僕が住んでいた家は木造2階建てで、田舎によくあるような瓦屋根の家です。

トイレまでは2階の寝る部屋から遠く、階段を降りて、ぐるっと家を半周するように廊下を歩きます。

トイレまでの直線は明かりを付けても薄暗く、まるであの世へ続いてるような不気味さです。

おまけに昔の家にあるような古いトイレで、男子便器とボットン便所が隣り合ってるタイプです。

だからトイレに行くのがとても怖かったのです。

帰りもその廊下を歩き、後ろからおばけか何かが追ってくるんじゃないかという恐怖で、駆け出してしまうほどです。

階段を上るのも、何かのコントであったように、下から手が出てくるんじゃないかと怯えて上がるのです。

ワーワーワーとわめきながら戻ることもありました。

というくらい、トイレに行くのは恐怖でした。

いつの日か、トイレに行くのが面倒になり、2階の窓からオシッコをすることを覚えてしまいました。

窓から、1階の屋根にシャーッとするのです。

部屋には妹も弟もいましたが、窓開けて「星がきれいだなー」といいながら月の光に照らされてキラキラ光る放物線を描いてました。

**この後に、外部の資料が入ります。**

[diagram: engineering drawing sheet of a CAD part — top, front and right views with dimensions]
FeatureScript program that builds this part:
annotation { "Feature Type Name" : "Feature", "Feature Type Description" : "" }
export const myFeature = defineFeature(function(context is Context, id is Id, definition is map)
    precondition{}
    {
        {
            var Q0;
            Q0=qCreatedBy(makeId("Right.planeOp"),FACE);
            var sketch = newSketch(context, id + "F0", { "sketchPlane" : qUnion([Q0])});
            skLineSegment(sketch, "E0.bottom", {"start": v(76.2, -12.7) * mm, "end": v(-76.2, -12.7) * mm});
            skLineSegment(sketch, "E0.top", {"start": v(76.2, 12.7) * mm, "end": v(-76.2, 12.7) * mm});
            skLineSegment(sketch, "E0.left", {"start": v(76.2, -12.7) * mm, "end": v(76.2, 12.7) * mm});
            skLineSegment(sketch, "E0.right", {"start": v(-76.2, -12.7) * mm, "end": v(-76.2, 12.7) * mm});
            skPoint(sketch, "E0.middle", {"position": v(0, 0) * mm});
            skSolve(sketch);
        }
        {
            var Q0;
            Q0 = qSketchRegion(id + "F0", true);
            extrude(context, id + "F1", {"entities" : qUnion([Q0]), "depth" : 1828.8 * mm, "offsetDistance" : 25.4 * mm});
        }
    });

ある日お母さんに、ここからオシッコしてるのか問われました。

弟が告げ口をしていたようです。

「どおりでションベン臭いと思った!」とお母さんは言いました。

こっぴどく怒られ、オシッコをしたところに水をかけて掃除をすることになりました。

トイレの怖さより、お母さんの怖さのほうが勝っていたので、僕はトイレにちゃんと行くようになりました。